BEGIN Passage to read
Distribution of the ABCA1 protein in human ocular tissues

Sections of a normal human eye were immunolabelled with the anti-ABCA1 antibody (brown) and counterstained with haemotoxylin to visualise nuclei (blue). Positive immunolabelling was detected in the trabecular meshwork (a and b), throughout the retina (c and d) and in the optic nerve (e and f). In the retina (c), comparatively pronounced ABCA1 immunolabelling was observed at the tips of photoreceptors, in the outer limiting membrane (OLM), outer plexiform layer (OPL) and nerve fibre layer (NFL). (d) Labelling was also pronounced in some cells in the inner nuclear layer (INL; arrow), in retinal ganglion cells in the ganglion cell layer (GCL; arrowhead) and retinal blood vessel wall (not shown). In the optic nerve (e and f), the protein was distributed in the nerve fibre bundles (e, asterisk) and at the cell boundary of astrocytes in the glial columns (f, arrow). In sections of a glaucomatous eye, (data not shown), including in the retina (g), similar distribution of the protein to that in the normal eye, was observed. The experiment was repeated for reproducibility. (h) Section hybridised with the secondary detection reagent alone as negative control. sc, Schlemm’s canal; RPE, retinal pigment epithelium; OS, outer segment; IS, inner segment; ONL, outer nuclear layer; IPL, inner plexiform layer. Scale bar=100μm.

AFAP1 encodes a protein that binds to actin filaments and allows their crosslinking[21,22]. Actin cytoskeleton-modulating signals have been shown to be involved in the regulation of aqueous outflow and intraocular pressure[23-25], which are important parts of glaucoma pathogenesis. AFAP1 encodes two isoforms, the neuronal cell-specific A isoform and the ubiquitously expressed B isoform. By RT-PCR, we detected expression of both the A and B isoforms, in human retina (Supplementary Figure 3c) and expression of the B isoform in other ocular tissues including iris, ciliary body, lens, optic nerve and optic nerve head, and in cultured trabecular meshwork cells (Supplementary Figure 3b). Consistent with the mRNA expression data, in normal human eye, AFAP1 positive immunolabelling was observed in the trabecular meshwork, retina (including retinal ganglion cells), and optic nerve (Supplementary Figure 5) using AFAP1-specific antibody (Supplementary Figure 6). Similar AFAP1 labelling was observed in a glaucomatous eye including in the retina (Supplementary Figure 5g and 5h). These data indicate that AFAP1 function in the trabecular meshwork and retina may be relevant in glaucoma pathogenesis. GMDS encodes a protein that is required for the first step in de novo synthesis of fucose[26]. Fucose is required for diverse biological functions such as growth factor receptor signalling[27]. Several studies have suggested the effects of growth factors on development of glaucoma[23,28-32]. GMDS expresses two variant transcripts, 1 and 2. We detected expression of the variant 1 transcript in human ocular tissues and cultured trabecular meshwork cells by RT-PCR (Supplementary Figure 3d), which indicates ubiquitous expression of the gene in the eye. In this study, we identified three novel risk loci for POAG and we suggested related candidate genes and pathways that might be involved in developing POAG. These new loci, in addition to the previously known risk loci, will improve risk profiling for glaucoma with better opportunities for management of high-risk individuals. At present many cases of glaucoma remaining undiagnosed until severe visual loss occurs; early detection and treatment can slow disease progression and prevent blindness[33]. Further dissection of these new POAG risk loci is likely to lead to insights into the etiology of this common, irreversible cause of blindness.
END Passage to read
BEGIN Extracted records
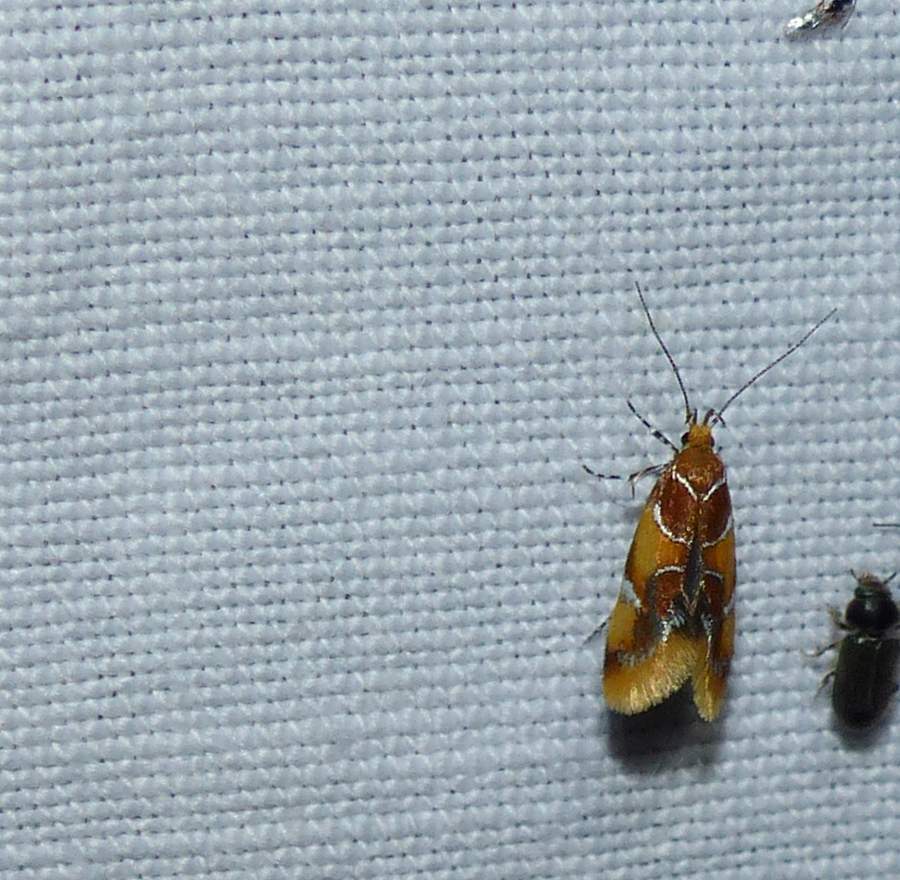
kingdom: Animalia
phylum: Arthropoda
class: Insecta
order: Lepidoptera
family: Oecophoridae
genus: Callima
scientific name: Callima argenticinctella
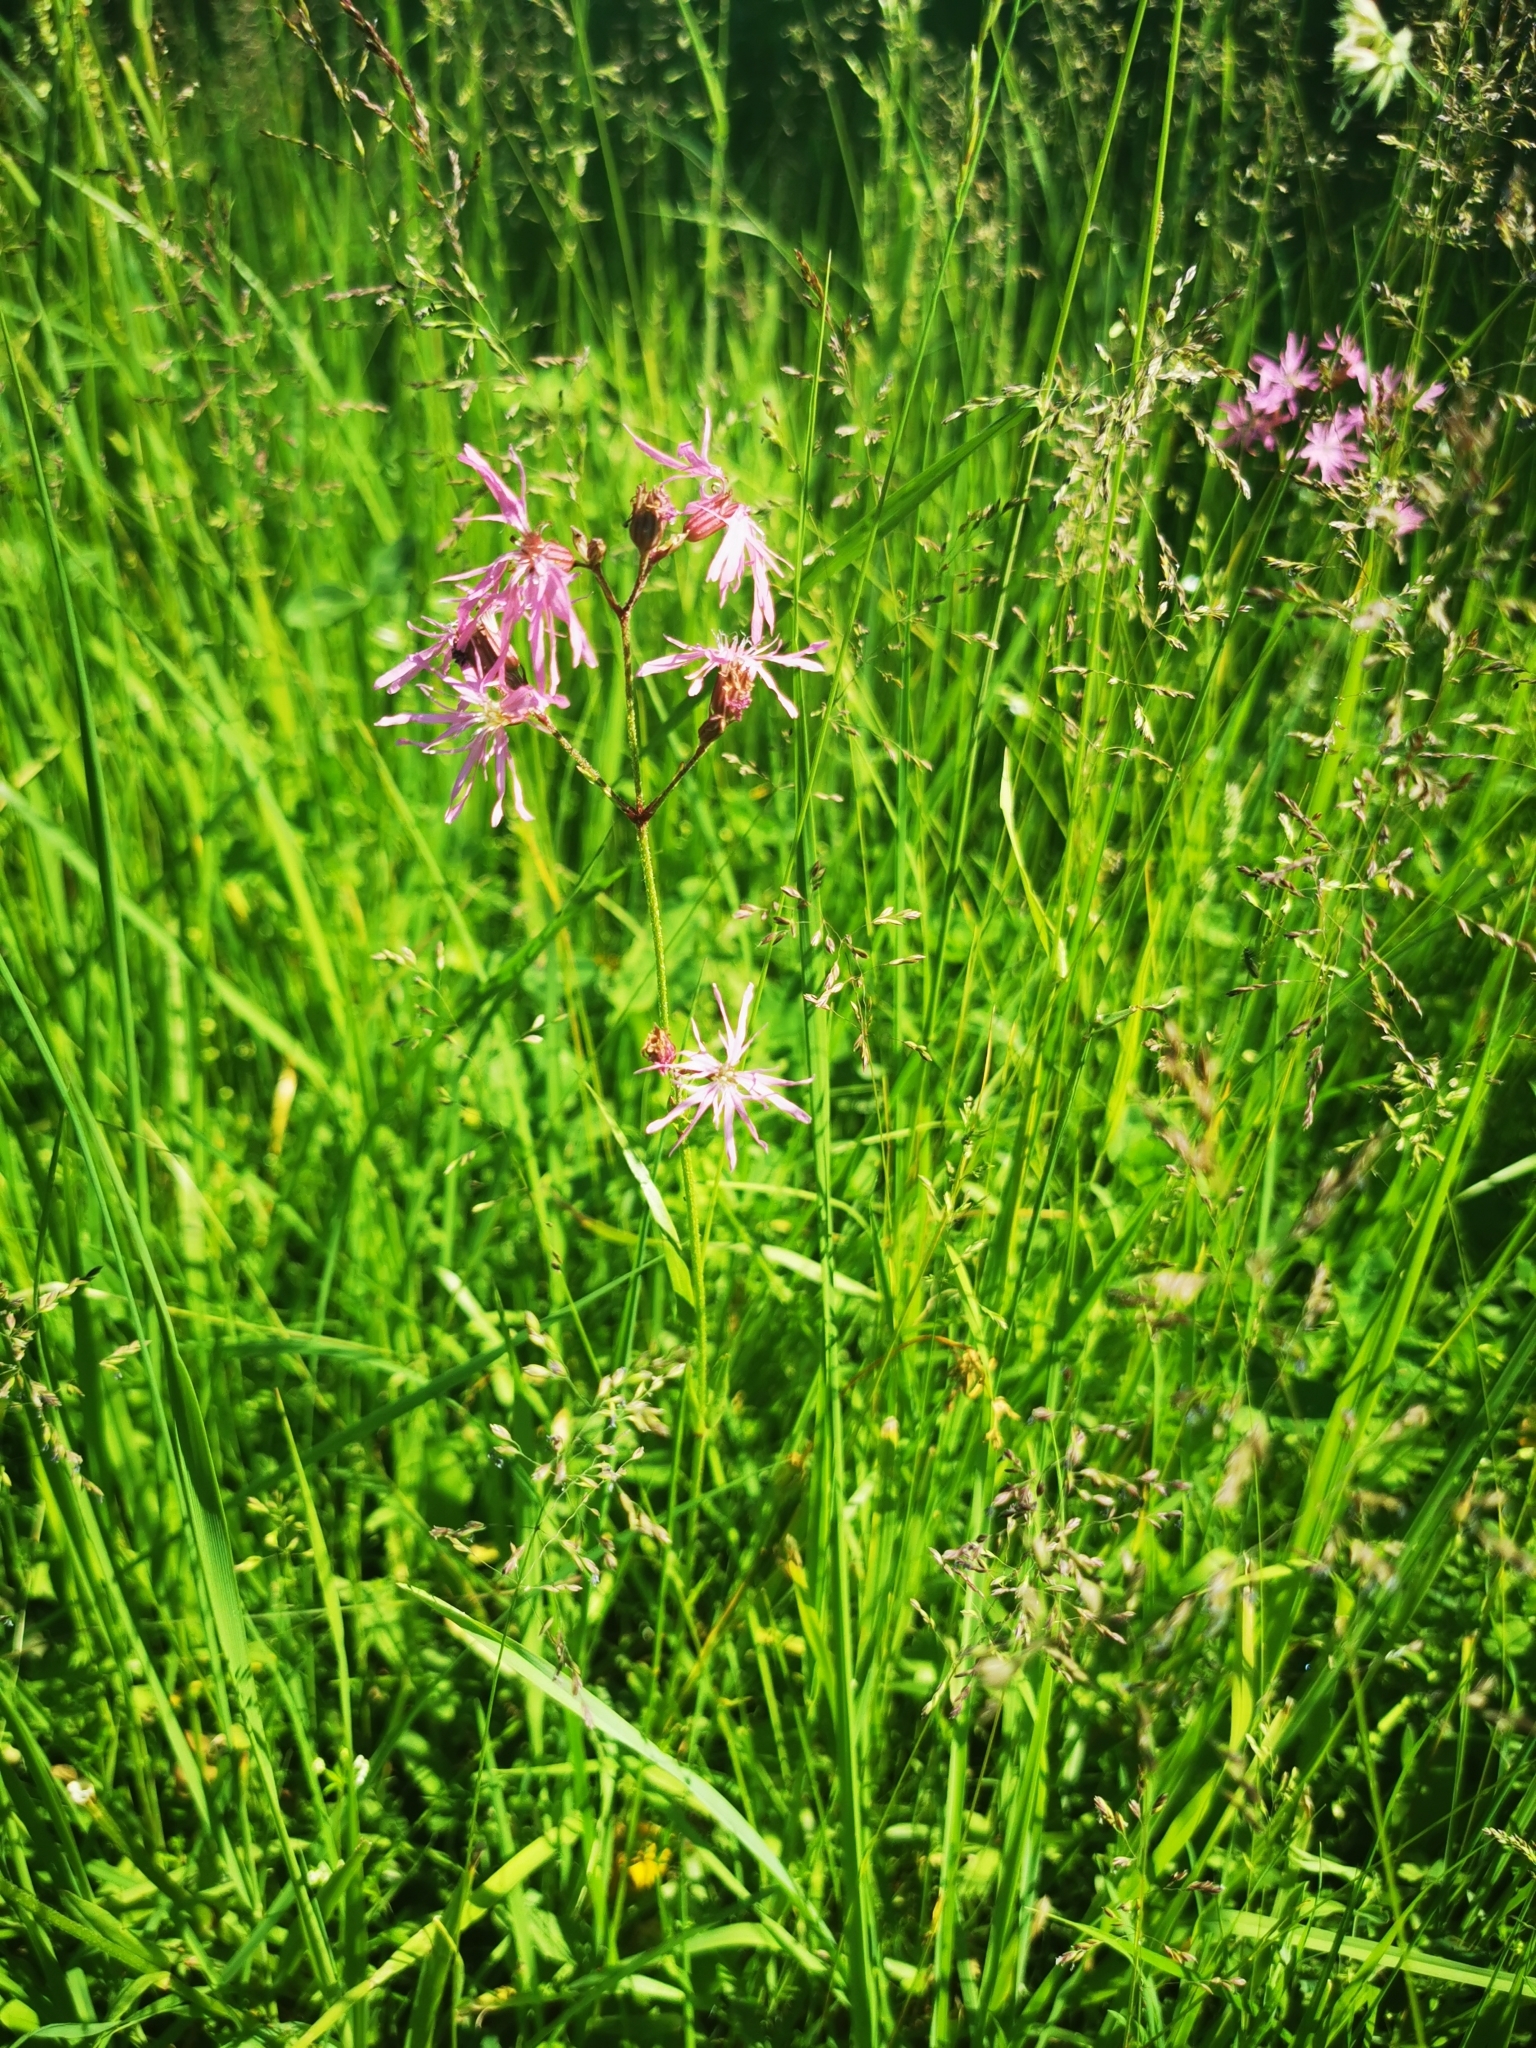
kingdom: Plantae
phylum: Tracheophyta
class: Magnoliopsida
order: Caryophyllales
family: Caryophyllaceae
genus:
END Extracted records
■ Instructions to follow: In the glaucoma passage, what step is the protein encoded by GMDS required for?

■ Task solution: The first step in de novo synthesis of fucose.